There's a reason why in less backward minded parts of the country, we don't let people build in the flood plains any more.
(Score: 3, Insightful) by deimtee on Saturday March 24 2018, @09:29PM (2 children)
It seems to me that what that really means is that the sociopaths who run those companies were told they have free rein to dump as much as they like during the hurricane, just make it look like the hurricane had something to do with it and there won't be any consequences.
No problem is insoluble, but at Ksp = 2.943×10−25 Mercury Sulphide comes close.
(Score: 2) by fritsd on Sunday March 25 2018, @11:05AM (1 child)
Yeah, I actually thought that as well, but I thought it was too paranoid a scenario to write down :-)
Imagine you are the director of a chemical factory in Houston Texas.
Imagine you have a chemical waste storage for the PCB and dioxin containing byproducts of your factory.
You have to send it to a specialized expensive destruction company, but you might as well wait until profits are up a bit, or the laws change.
Fast forward 20 years
(1) Now you have a ginormous tank with 20 years of this waste doing nothing but slowly rusting the waste silo and costing money. All previous directors shoved the problem forward in time.

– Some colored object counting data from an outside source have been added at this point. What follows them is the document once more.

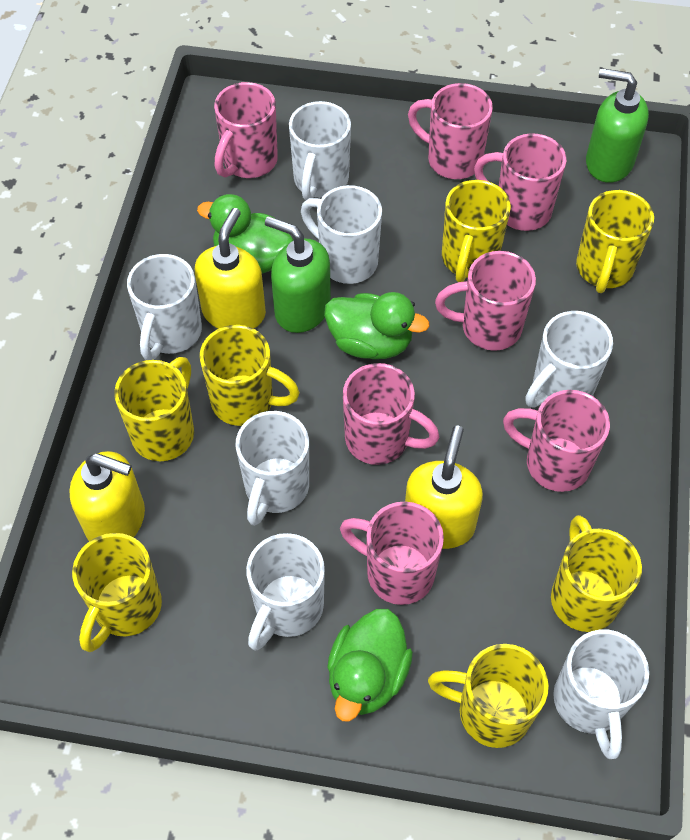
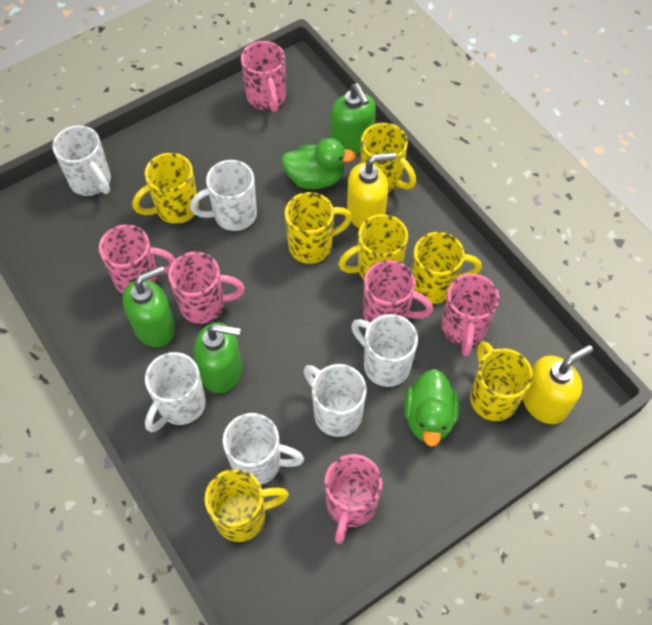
green duck: [197,194,294,274] [324,292,430,359] [327,609,413,721] = 3 -> [281,138,356,189] [404,369,459,447] = 2
green soap dispenser: [265,216,331,333] [586,68,649,183] = 2 -> [123,266,175,347] [194,322,242,393] [331,83,376,154] = 3
pink mug: [214,82,278,178] [340,502,444,605] [343,363,439,465] [408,83,493,179] [435,251,536,351] [474,133,567,231] [503,390,610,492] = 7 -> [99,224,175,294] [168,251,245,324] [241,41,286,112] [325,454,382,544] [363,260,433,323] [441,274,499,356] = 6
white mug: [127,254,202,360] [235,411,309,526] [246,533,325,651] [289,101,351,200] [301,185,382,284] [526,311,613,408] [553,630,649,759] = 7 -> [52,125,111,196] [145,352,206,432] [190,160,257,231] [223,413,304,485] [303,364,366,437] [351,314,418,387] = 6
yellow soap dispenser: [69,451,145,541] [195,208,266,329] [405,426,483,549] = 3 -> [347,152,396,228] [523,345,593,424] = 2

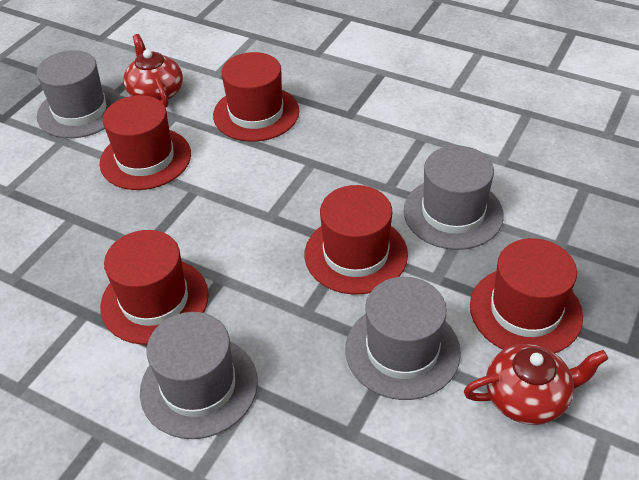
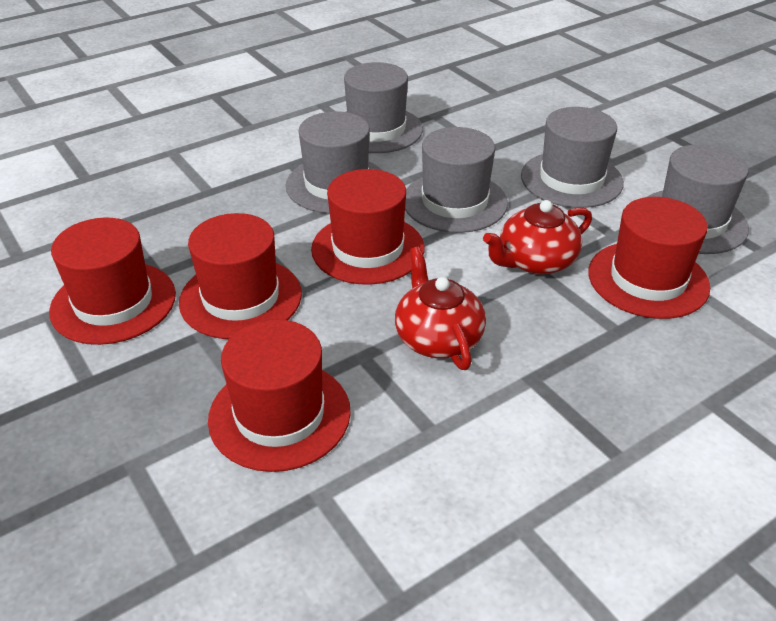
grey hat: [37,50,122,138] [140,312,258,439] [345,277,461,400] [404,145,504,250] = 4 -> [285,111,382,214] [344,62,423,153] [405,127,508,233] [521,107,624,208] [647,144,749,254] = 5

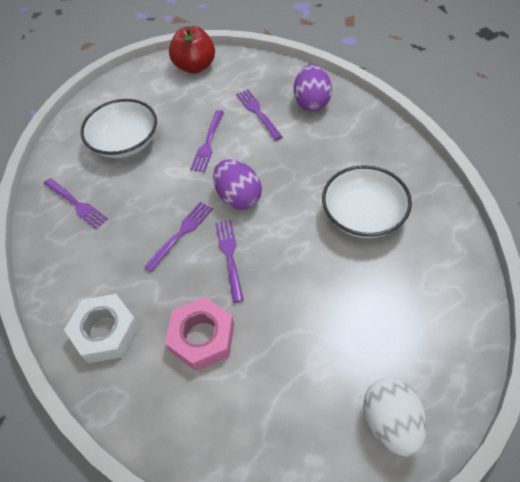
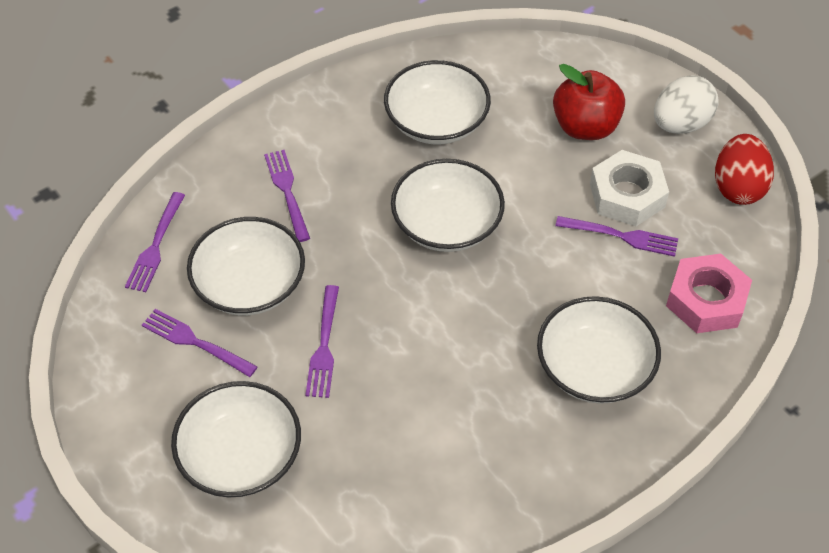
purple egg: [213,159,262,210] [294,65,332,111] = 2 -> none = 0
red egg: none = 0 -> [715,134,774,205] = 1
white bowl: [80,99,157,158] [322,165,412,238] = 2 -> [171,381,301,498] [187,217,305,315] [384,60,491,144] [391,159,505,252] [537,296,661,404] = 5

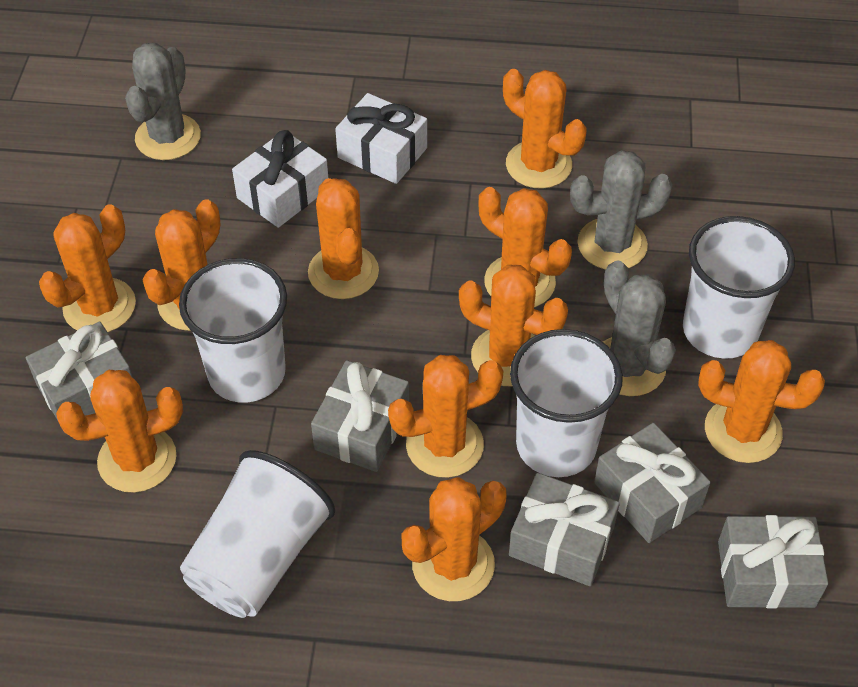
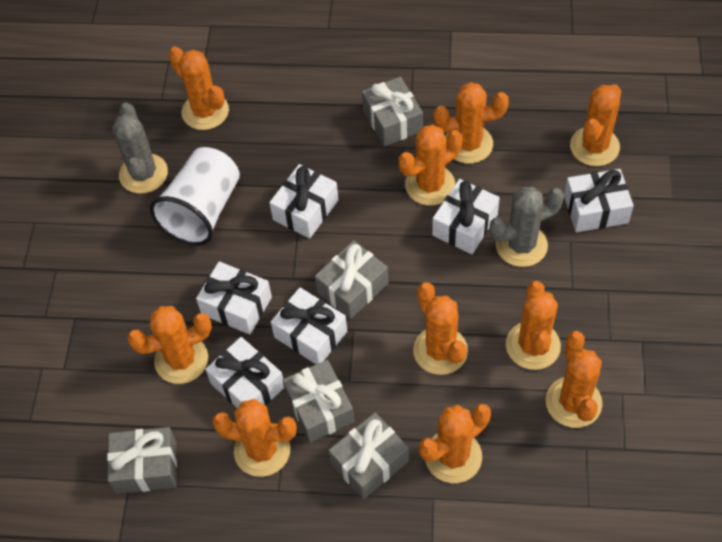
grey cactus: [125,43,201,160] [570,150,673,270] [603,261,676,396] = 3 -> [112,103,168,194] [489,187,564,267] = 2
white cup: [179,258,287,403] [180,450,335,618] [510,329,623,477] [683,216,795,359] = 4 -> [150,147,240,245] = 1
white gift: [232,130,328,228] [335,93,427,184] = 2 -> [196,261,272,335] [205,337,284,408] [269,164,339,238] [271,287,347,364] [432,179,500,254] [564,169,634,232] = 6

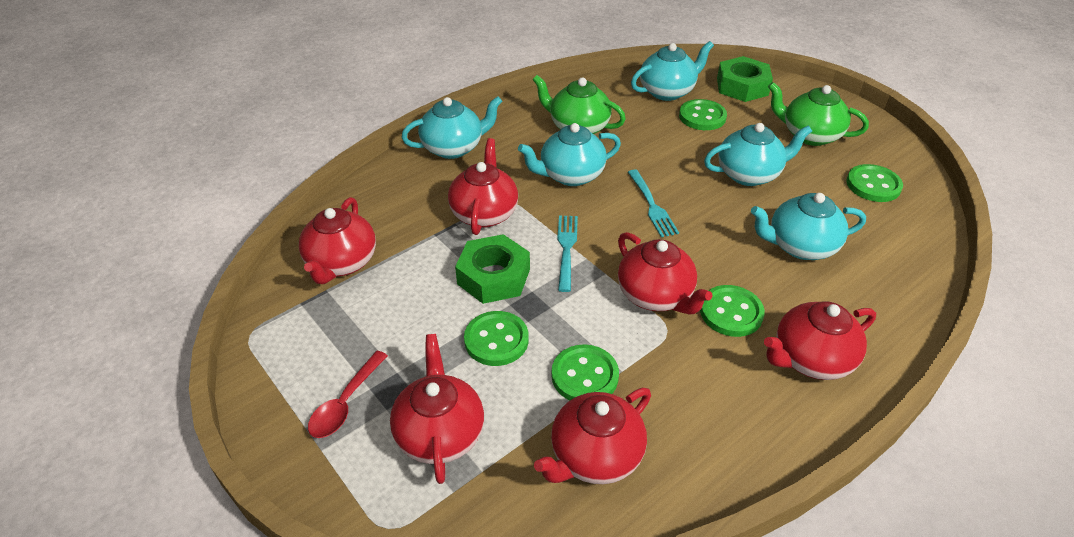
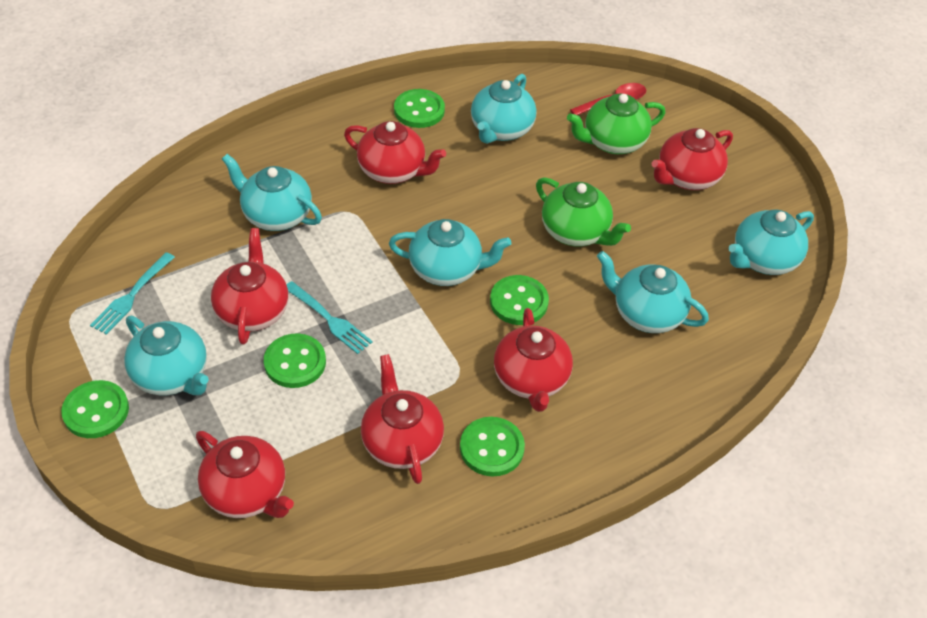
green nut: [455,234,530,304] [717,56,773,102] = 2 -> none = 0
turquoise teapot: [401,96,502,159] [518,123,621,186] [631,41,714,101] [704,123,812,186] [751,193,866,260] = 5 -> [124,316,209,395] [222,154,322,231] [389,219,511,286] [471,74,537,144] [597,251,709,333] [729,209,814,275] = 6

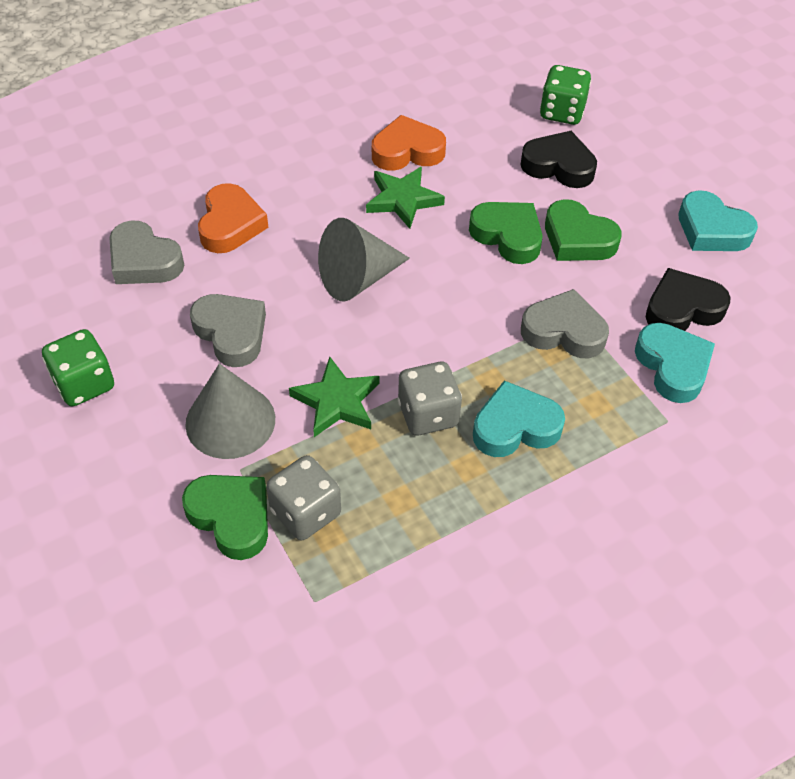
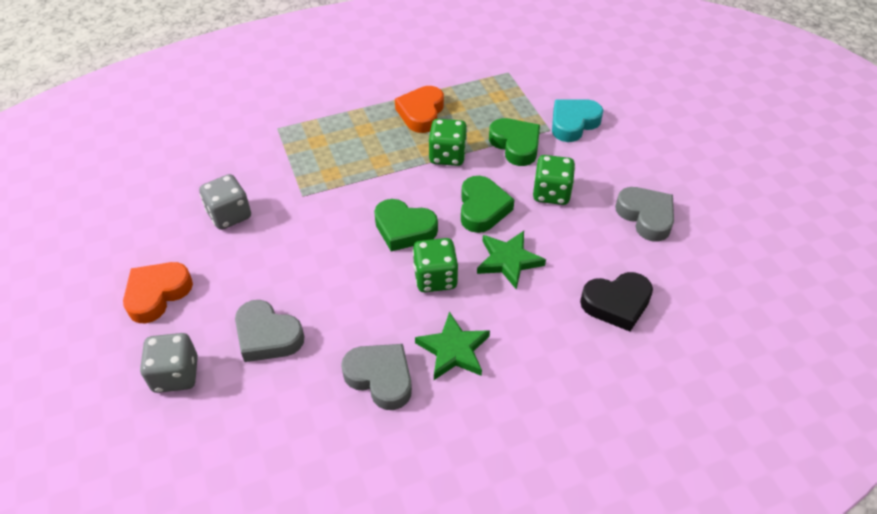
black heart: [520,131,597,188] [646,268,731,331] = 2 -> [580,272,653,332] = 1
green dice: [42,329,114,406] [540,65,591,125] = 2 -> [413,238,458,292] [429,119,467,166] [533,155,575,205] = 3
grey cone: [185,364,275,459] [318,218,410,302] = 2 -> none = 0
turquoise heart: [473,381,565,457] [635,323,715,403] [678,190,758,251] = 3 -> [552,99,603,142] = 1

Profits are down and the environmental laws have become stricter and the destruction company asks for much more money than 20 years ago (no competition anymore from the cheap one that was run by the local maffia).
(2) Suddenly out of the blue, Hurricane Harvey is passing straight over your industrial terrain! Shock! Horror!
(3) ????
(4) An Act of God made your chemical waste disappear from the location that you have responsibility for!
(5) Profit!!!
(Score: 3, Informative) by Taibhsear on Monday March 26 2018, @05:21PM
That would be illegal. The chemical factory would likely be considered a "Large Quantity Generator." There are regulations for how long you can store waste or hazardous products.